The United Nations Sustainable Development has presented a proposal to completely abolish and prevent female genital mutilation by the year 2030. While the proposal has been welcomed by activists and people who are completely against the notion, Amel Fahmy, co-founder of the HarassMap initiative, says it's simply impossible in Egypt.

The proposal tackles eliminating FGM with a multi-focused plan including creating a powerful movement to reach young girls and women who have been violated while pushing the Egyptian government and other parties to do their part. It also calls for pushing legislation to criminalize FGM and provide needed reinforcement and help to those young girls and women who need it. The proposal will also work with health workers and change popular public concepts and traditions through the power of mass media while empowering girls and women.

Fahmy, who is also the managing director of Tadwein, a gender research center, wrote an article for Open Democracy saying that such efforts were done before and had little success.

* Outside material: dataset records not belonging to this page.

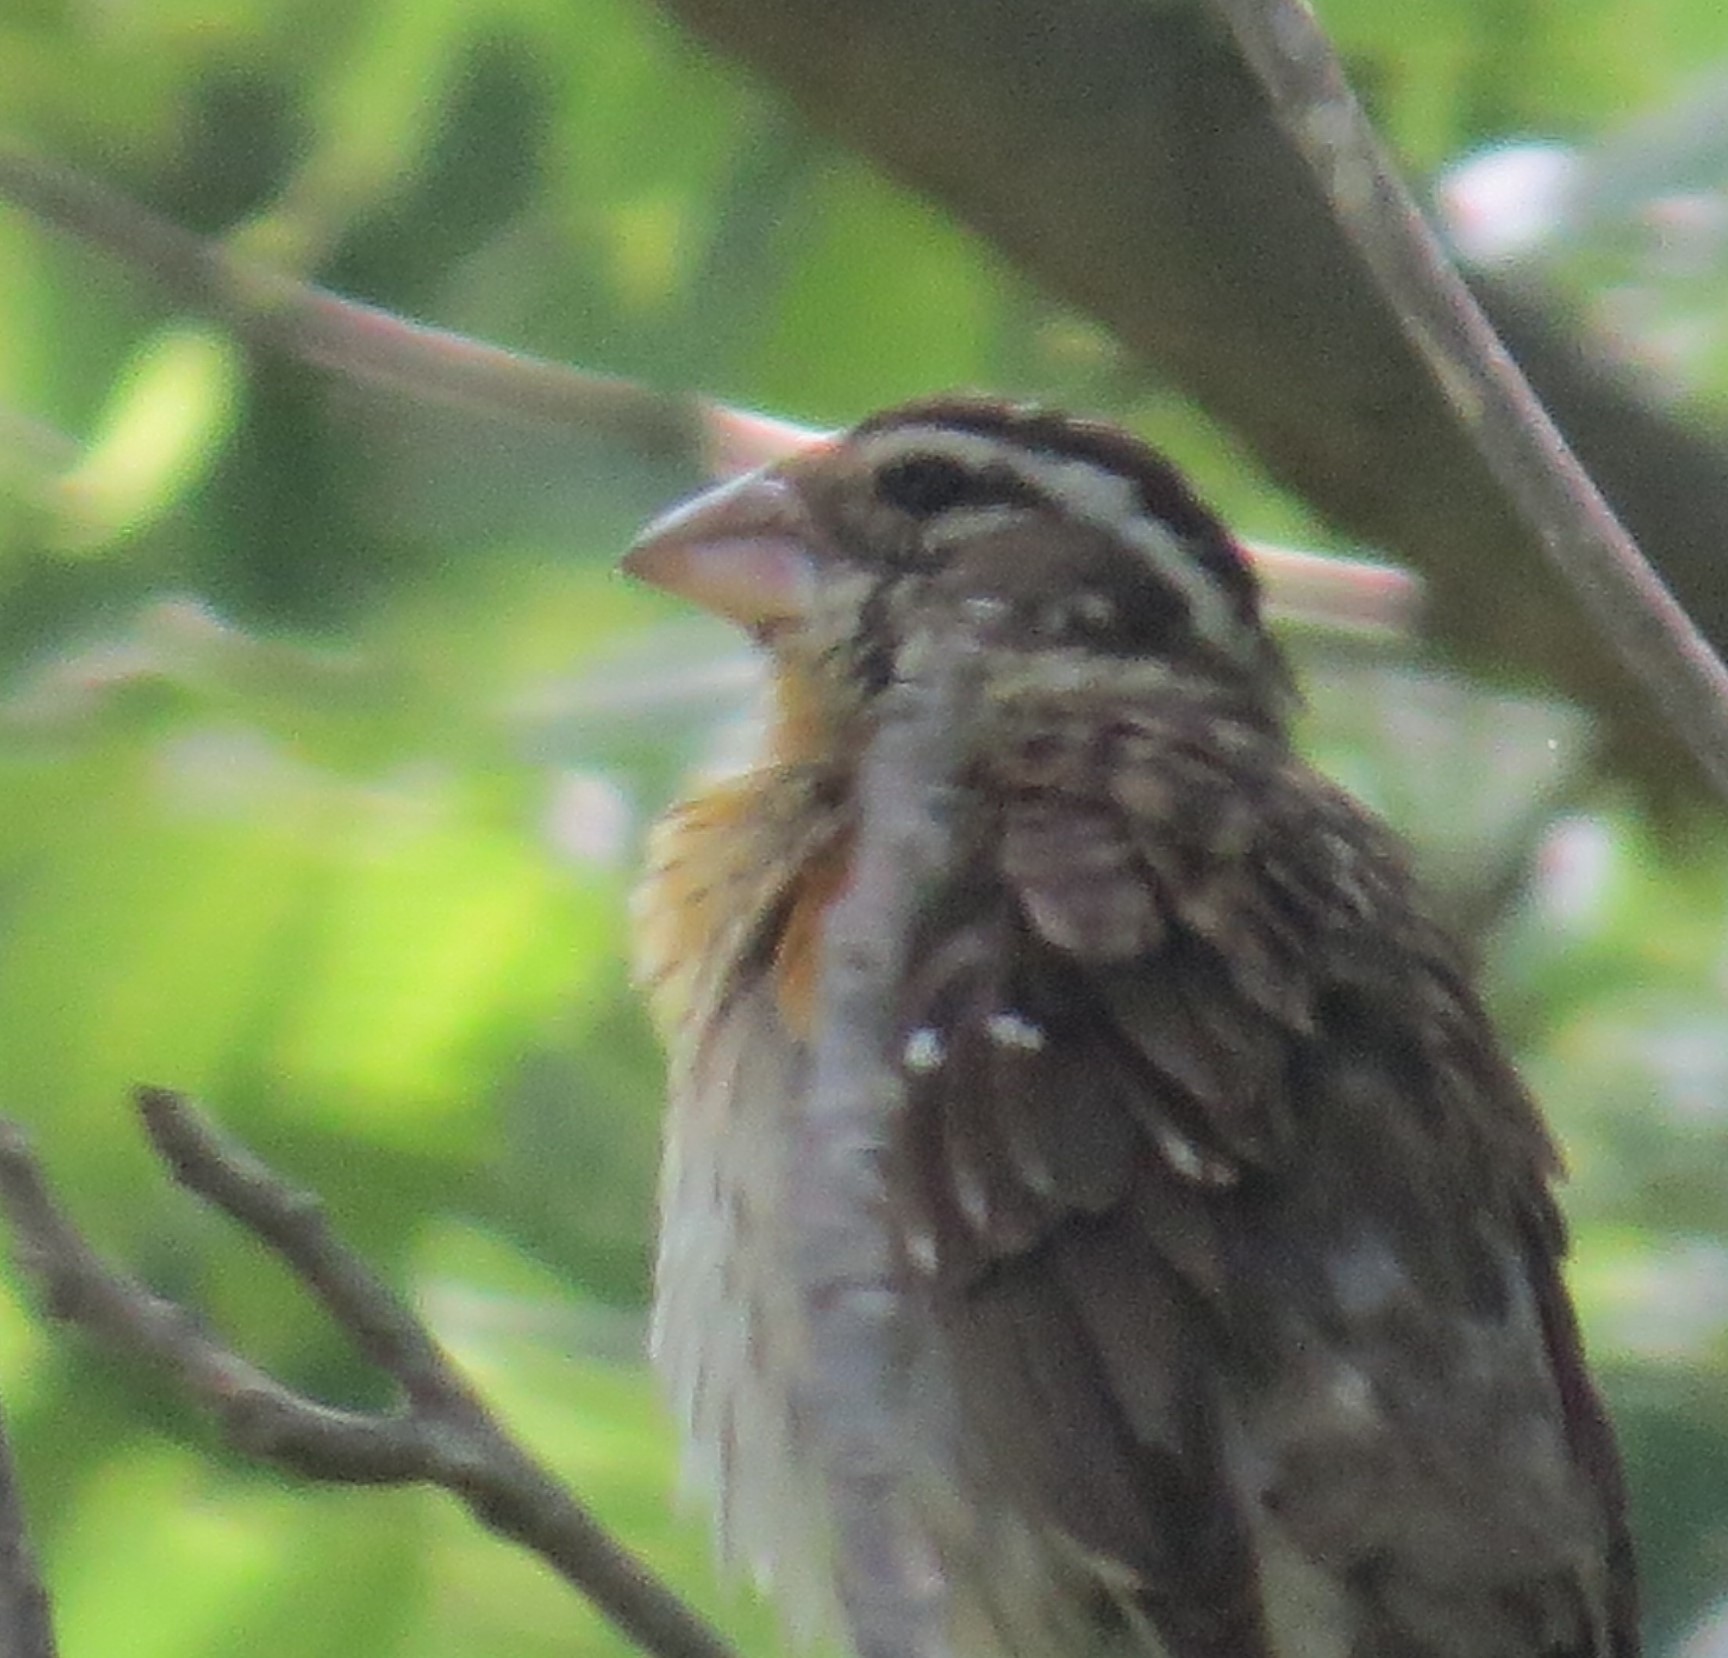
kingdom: Animalia
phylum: Chordata
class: Aves
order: Passeriformes
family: Cardinalidae
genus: Pheucticus
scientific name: Pheucticus ludovicianus
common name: Rose-breasted grosbeak
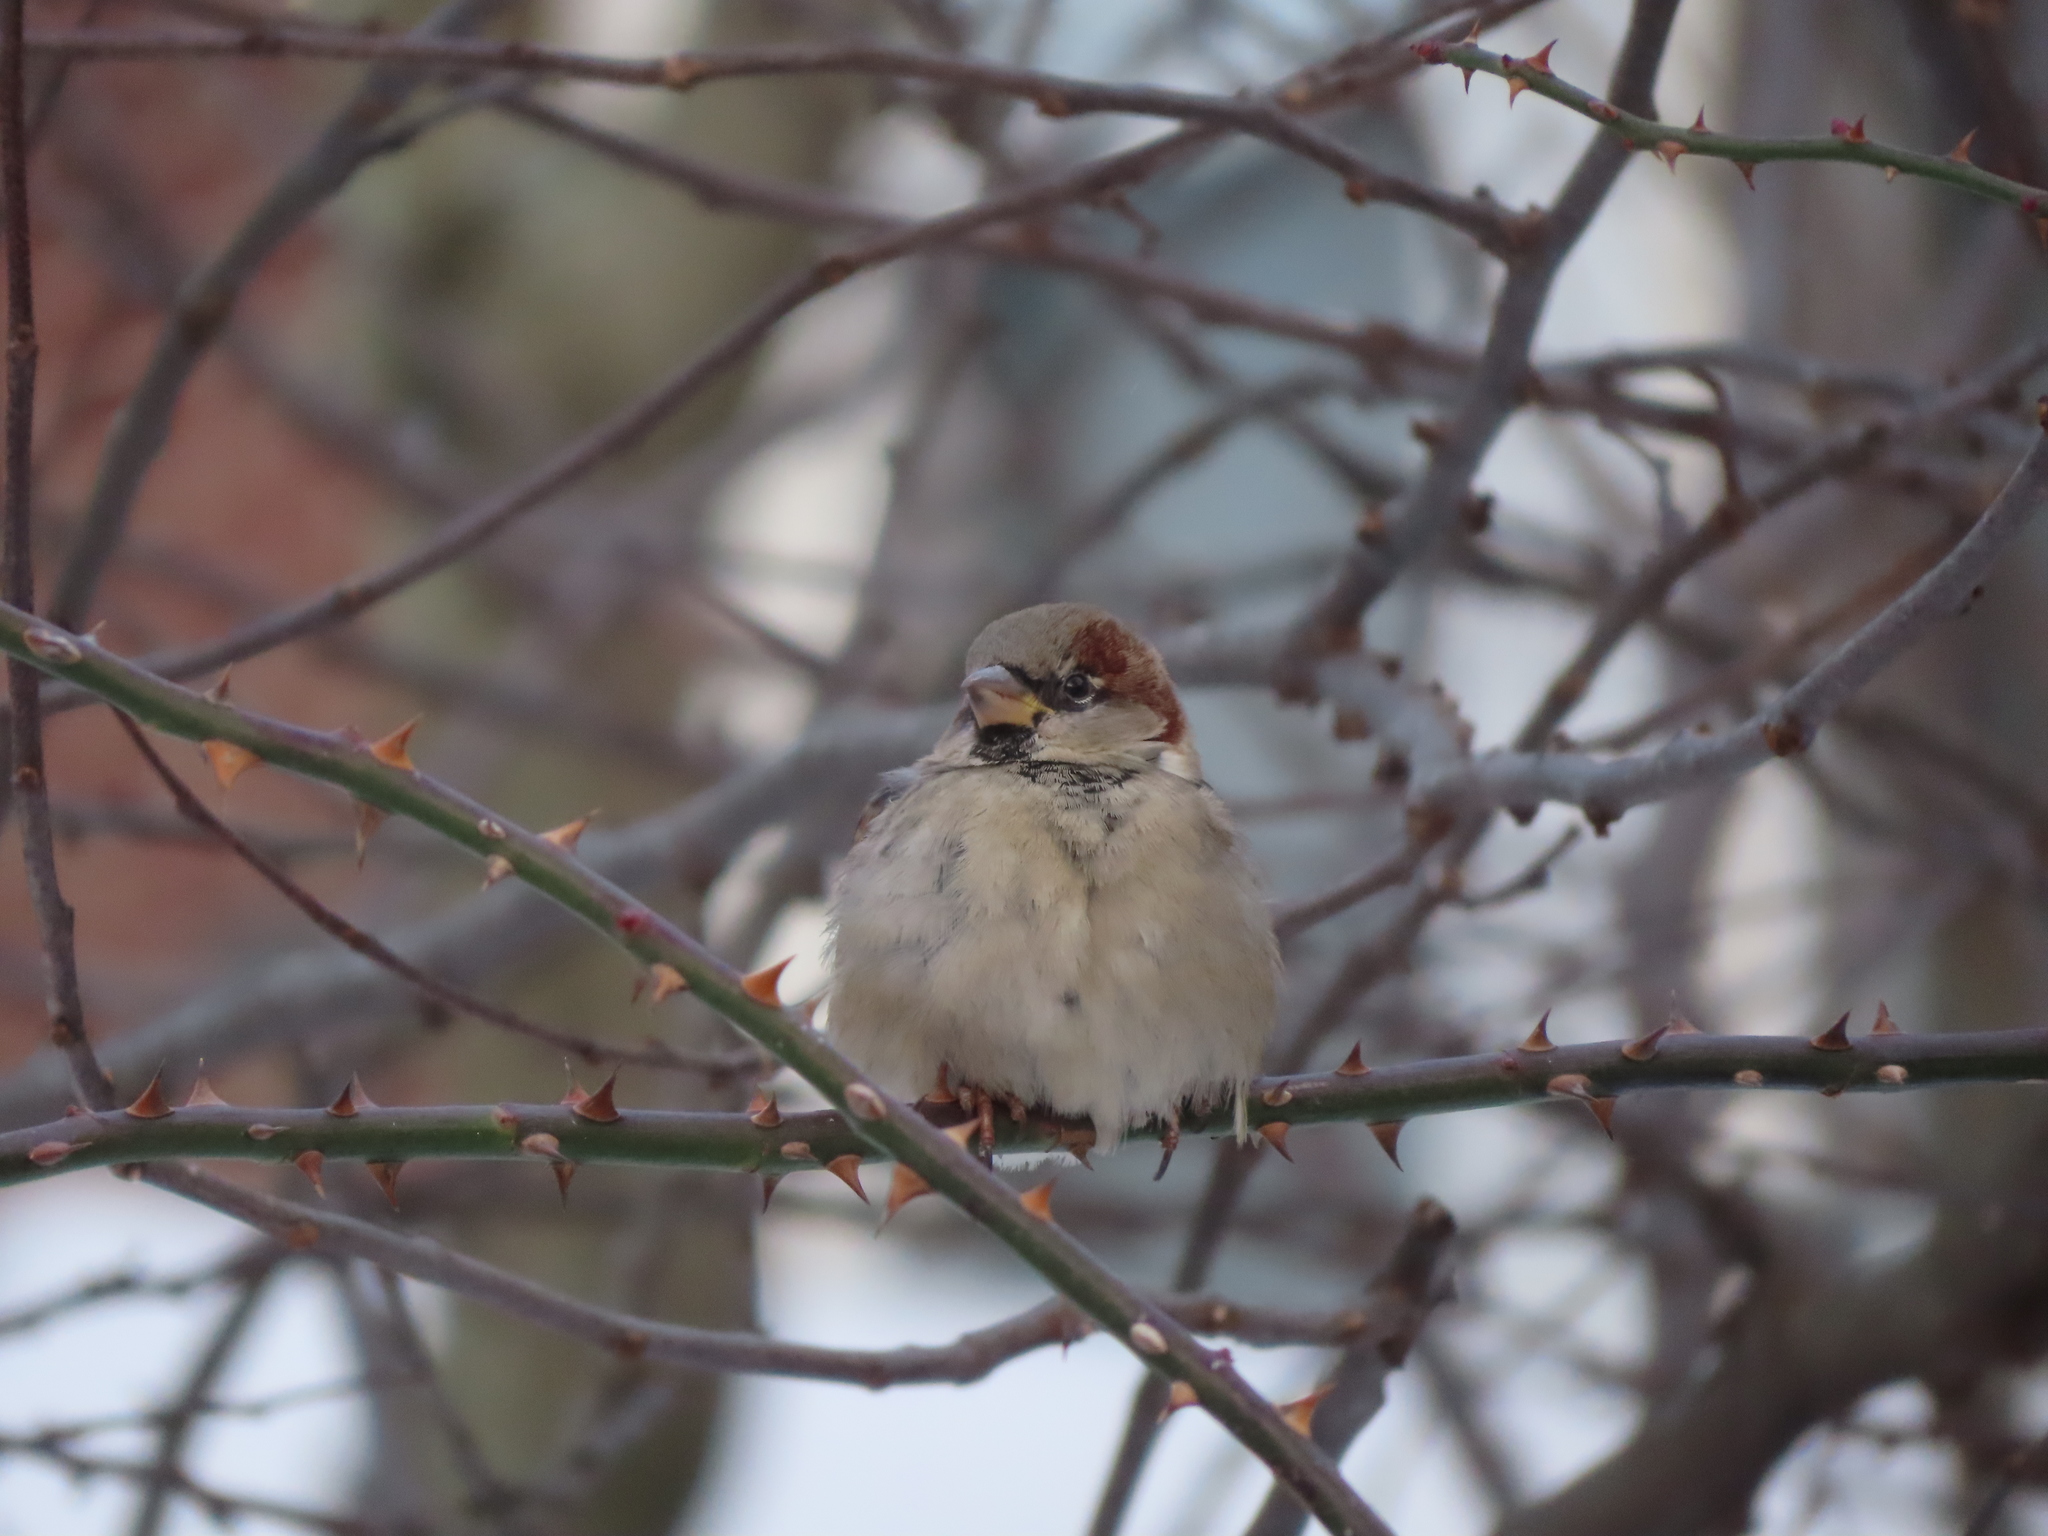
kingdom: Animalia
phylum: Chordata
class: Aves
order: Passeriformes
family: Passeridae
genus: Passer
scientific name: Passer domesticus
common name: House sparrow
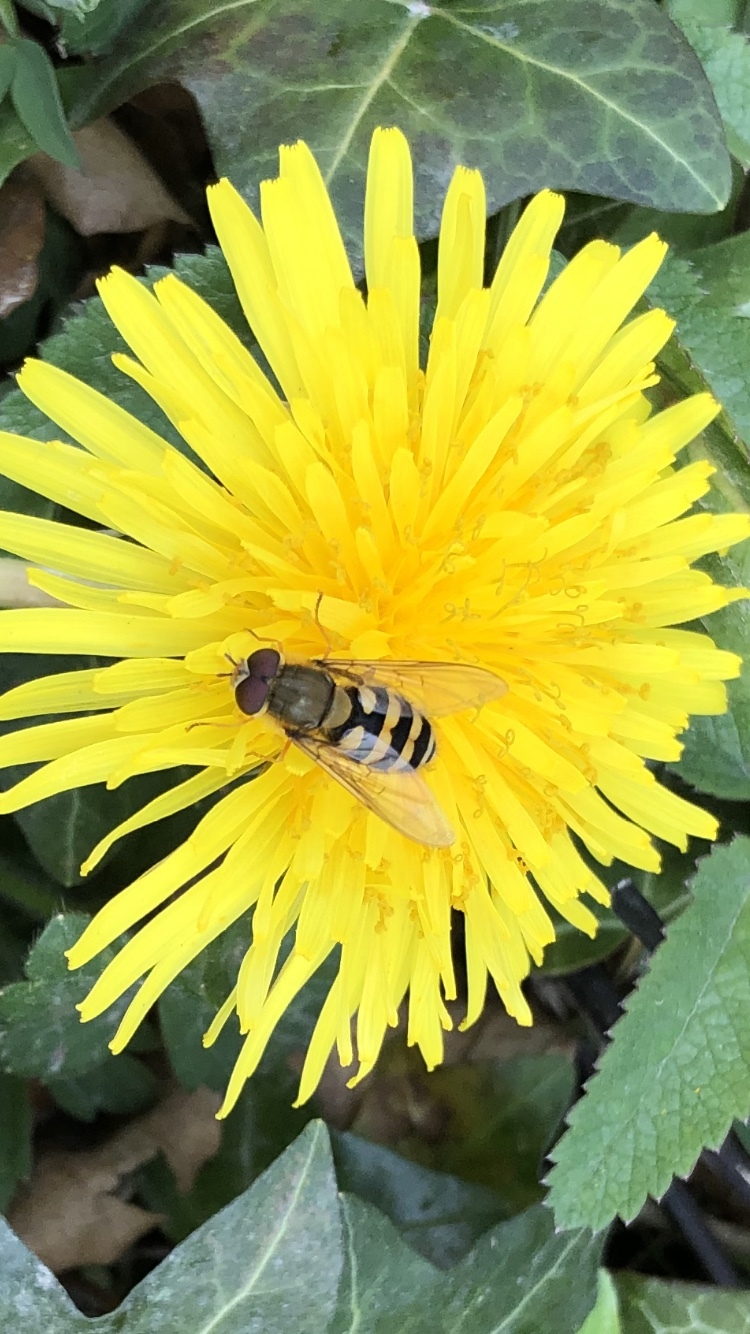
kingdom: Animalia
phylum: Arthropoda
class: Insecta
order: Diptera
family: Syrphidae
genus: Syrphus
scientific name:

According to Egypt Independent, Fahmy has worked with the World Health Organization and the United Nations Population Fund on gender-based violence and said that most awareness campaigns in the last 12 years that attempted to eliminate FGM in the country have been created by the government. However, these campaigns only carry out two messages: FGM is not called for by any religion and FGM has negative physical effects.

FGM, a different form violence against women that is generally culturally accepted in Egypt, will not end until a women's sexual rights and freedoms are addressed, Fahmy warned.

“Without a full exploration of the relationship between sexual norms and FGM in Egypt, it will be difficult if not impossible to totally eliminate the practice.” Fahmy explained.

Another element that needs to be discussed is male dominance and the need to control women and their bodies. It's a popular perception accepted by both men and women that women need to be tamed and restrained. In a study conducted by the Egyptian Demographic and Health Survey (EDHS) done in 2014, data show that 21.4 percent of girls under the age of 19 have gone through FGM while 34.9 percent of mothers intend to circumcise daughters.

Another study done in 2010 by three students at the American University in Cairo revealed that men felt "superior" to women and feel that it was their responsibility to protect their daughters and wives and prevent them from committing premarital sex and extramarital sex, with FGM the tool of choice. Alarmingly, the majority of men interviewed for this study believe that women who do not undergo FGM become "sex-crazed" and are sexually demanding.

Lastly, the results of a study done by the Survey of Young People in Egypt showed that up to 70.7 percent of young Egyptian women and 68.6 percent of young Egyptian men agreed with the "necessity" FGM and said they intend to put circumcise their daughters. With this as a common public perception, FGM will not be eliminated or criminalized in the future.